Luckily, it seems as if this was a rather sudden affliction and did not involve long and boring suffering. However, as he had been improving and getting ready to work on more Slayer material, it doesn’t sound like alcohol was the only factor here. Rather, it seems like poor health and medical stress may have contributed to this condition, which then lay dormant until it could ambush. The band also released a lengthy statement of reminiscences as they struggle to say goodbye to their founding member, collaborator and friend:
KERRY: “I had so many great times with Jeff… in the early days when we were out on the road, he and I were the night owls, we would stay up all night on the bus, just hanging out, talking, watching movies… World War II movies, horror movies, we watched “Full Metal Jacket” so many times, we could practically recite all of the dialogue.”

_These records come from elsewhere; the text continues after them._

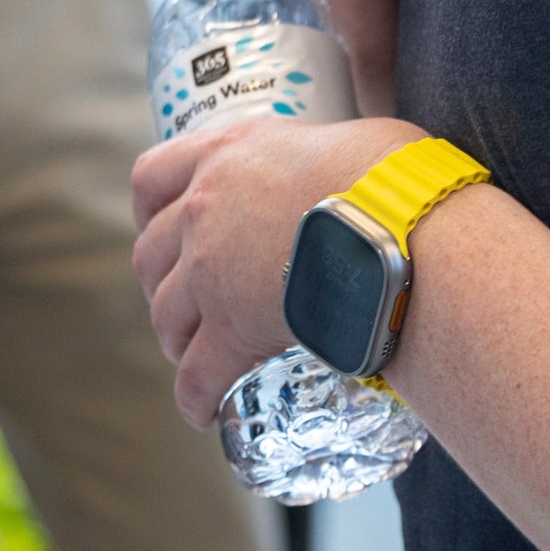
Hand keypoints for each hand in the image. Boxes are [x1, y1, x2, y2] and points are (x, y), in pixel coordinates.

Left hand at [133, 112, 422, 420]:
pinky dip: (197, 396)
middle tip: (191, 301)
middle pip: (150, 256)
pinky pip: (197, 374)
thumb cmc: (391, 175)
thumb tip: (354, 173)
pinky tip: (205, 411)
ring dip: (177, 338)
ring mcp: (208, 271)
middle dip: (163, 282)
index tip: (161, 224)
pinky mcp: (231, 328)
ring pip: (165, 316)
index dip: (151, 208)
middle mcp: (203, 209)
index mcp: (226, 154)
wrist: (399, 222)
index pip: (152, 177)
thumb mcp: (343, 139)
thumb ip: (319, 156)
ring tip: (198, 354)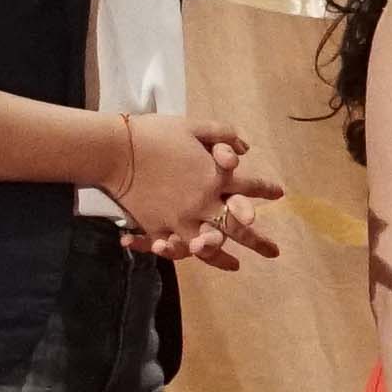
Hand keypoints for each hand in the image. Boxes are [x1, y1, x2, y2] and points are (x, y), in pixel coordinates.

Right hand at [121, 119, 284, 268]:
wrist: (114, 151)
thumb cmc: (155, 134)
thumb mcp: (194, 126)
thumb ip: (224, 135)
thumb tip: (245, 148)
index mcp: (217, 177)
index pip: (251, 186)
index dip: (266, 190)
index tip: (278, 194)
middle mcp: (204, 202)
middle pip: (238, 226)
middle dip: (258, 240)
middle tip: (273, 252)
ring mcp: (180, 219)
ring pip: (209, 245)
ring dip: (223, 258)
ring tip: (236, 266)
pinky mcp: (157, 228)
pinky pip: (172, 247)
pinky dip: (180, 254)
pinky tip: (191, 258)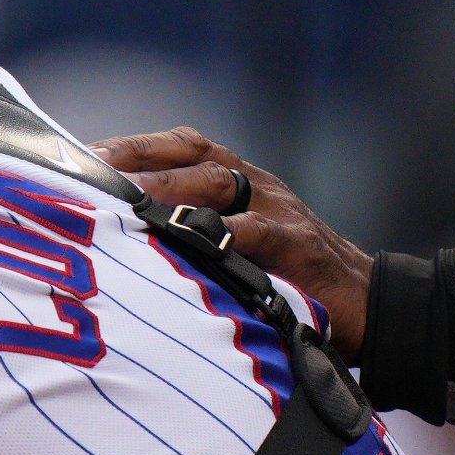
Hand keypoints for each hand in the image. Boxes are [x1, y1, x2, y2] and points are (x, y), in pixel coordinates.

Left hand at [101, 129, 376, 353]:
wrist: (373, 307)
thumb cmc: (291, 282)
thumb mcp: (239, 250)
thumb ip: (193, 236)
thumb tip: (120, 240)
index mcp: (240, 181)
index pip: (180, 147)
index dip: (132, 147)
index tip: (81, 156)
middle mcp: (257, 186)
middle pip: (190, 157)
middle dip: (136, 163)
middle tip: (88, 175)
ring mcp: (279, 211)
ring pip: (215, 186)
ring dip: (163, 191)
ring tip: (119, 202)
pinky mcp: (298, 247)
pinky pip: (253, 233)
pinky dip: (217, 235)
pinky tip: (180, 240)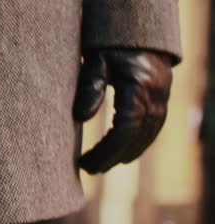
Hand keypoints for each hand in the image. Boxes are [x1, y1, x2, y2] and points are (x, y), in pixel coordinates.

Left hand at [73, 48, 172, 173]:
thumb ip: (89, 87)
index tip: (86, 163)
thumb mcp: (96, 63)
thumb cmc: (111, 48)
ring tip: (102, 166)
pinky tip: (123, 154)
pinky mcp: (162, 100)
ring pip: (148, 135)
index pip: (125, 130)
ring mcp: (162, 99)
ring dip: (126, 154)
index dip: (106, 151)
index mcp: (138, 89)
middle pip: (136, 137)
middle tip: (90, 169)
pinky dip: (139, 144)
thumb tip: (80, 118)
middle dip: (112, 157)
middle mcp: (155, 97)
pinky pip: (154, 128)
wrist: (137, 34)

TOM: “When we first formed Slayer, we used to rehearse all the time, religiously, 24/7. Jeff and I spent a lot of time hanging out together, he lived in my father’s garage which was also our rehearsal space. When he got his own apartment, he had an 8-track and I would go there to record songs I’d written, not Slayer songs, other stuff I’d written. At a certain point, you still have the band but you start your own lives outside of the band, so that 24/7 falls to the side, you don’t spend as much time together as you once did. I miss those early days.”

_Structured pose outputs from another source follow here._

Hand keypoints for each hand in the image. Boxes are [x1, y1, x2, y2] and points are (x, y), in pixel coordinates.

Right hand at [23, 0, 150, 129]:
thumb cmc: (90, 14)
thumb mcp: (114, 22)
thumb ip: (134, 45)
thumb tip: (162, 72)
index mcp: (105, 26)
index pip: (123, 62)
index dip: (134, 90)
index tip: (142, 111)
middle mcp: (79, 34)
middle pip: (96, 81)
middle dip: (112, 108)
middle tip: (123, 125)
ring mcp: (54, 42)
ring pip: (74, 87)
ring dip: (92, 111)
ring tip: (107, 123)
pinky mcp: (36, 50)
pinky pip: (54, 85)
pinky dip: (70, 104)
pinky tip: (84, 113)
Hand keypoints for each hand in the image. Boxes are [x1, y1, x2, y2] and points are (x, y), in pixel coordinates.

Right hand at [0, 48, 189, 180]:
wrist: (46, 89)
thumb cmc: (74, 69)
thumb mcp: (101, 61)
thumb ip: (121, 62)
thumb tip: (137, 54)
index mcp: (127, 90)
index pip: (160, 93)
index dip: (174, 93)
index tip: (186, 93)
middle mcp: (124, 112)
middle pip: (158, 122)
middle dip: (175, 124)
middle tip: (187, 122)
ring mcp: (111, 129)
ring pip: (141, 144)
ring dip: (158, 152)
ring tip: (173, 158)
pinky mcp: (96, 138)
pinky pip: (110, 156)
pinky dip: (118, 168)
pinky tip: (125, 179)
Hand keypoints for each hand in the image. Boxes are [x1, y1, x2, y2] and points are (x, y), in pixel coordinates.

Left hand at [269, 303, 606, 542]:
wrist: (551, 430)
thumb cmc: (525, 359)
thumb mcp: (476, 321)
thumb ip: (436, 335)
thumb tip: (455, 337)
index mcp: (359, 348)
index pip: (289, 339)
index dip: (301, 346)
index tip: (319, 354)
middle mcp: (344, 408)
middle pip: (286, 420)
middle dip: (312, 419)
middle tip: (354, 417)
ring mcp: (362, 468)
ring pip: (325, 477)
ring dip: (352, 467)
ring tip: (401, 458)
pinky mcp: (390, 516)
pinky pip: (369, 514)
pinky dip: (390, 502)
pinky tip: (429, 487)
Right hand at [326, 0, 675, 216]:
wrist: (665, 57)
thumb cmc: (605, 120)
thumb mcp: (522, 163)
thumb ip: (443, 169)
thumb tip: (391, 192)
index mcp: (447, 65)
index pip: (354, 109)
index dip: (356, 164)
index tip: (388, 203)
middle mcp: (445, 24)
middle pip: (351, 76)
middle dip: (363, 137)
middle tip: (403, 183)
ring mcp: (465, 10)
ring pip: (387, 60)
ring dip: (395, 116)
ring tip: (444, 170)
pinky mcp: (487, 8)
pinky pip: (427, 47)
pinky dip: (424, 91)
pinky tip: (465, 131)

KERRY: “He was a gigantic World War II buff, his father served in that war, so when Slayer played Russia for the first time – I think it was 1998 – Jeff and I went to one of Moscow’s military museums. I’ll never forget him walking around that place, looking at all of the tanks, weapons and other exhibits. He was like a kid on Christmas morning. But that was Jeff’s thing, he knew so much about WW II history, he could have taught it in school.”
TOM: “We were in New York recording South of Heaven. Jeff and I were at the hotel and we had to get to the studio – I think it was called Chung King, a real rundown place. So we left the hotel and decided to walk, but then it started raining. We walked maybe five blocks, and it was raining so hard, we were totally soaked, so we decided to get a cab. Here we are, two dudes with long hair and leather jackets, absolutely soaked, thumbing to the studio. No one would stop. We had to walk the entire way.”
TOM: “Jeff was a lifeline of Slayer, he wrote so many of the songs that the band will always be known for. He had a good heart, he was a good guy.”
The band also announced that there will be a celebration of Hanneman’s life “later this month” and that along with family and friends, the public will be invited to attend.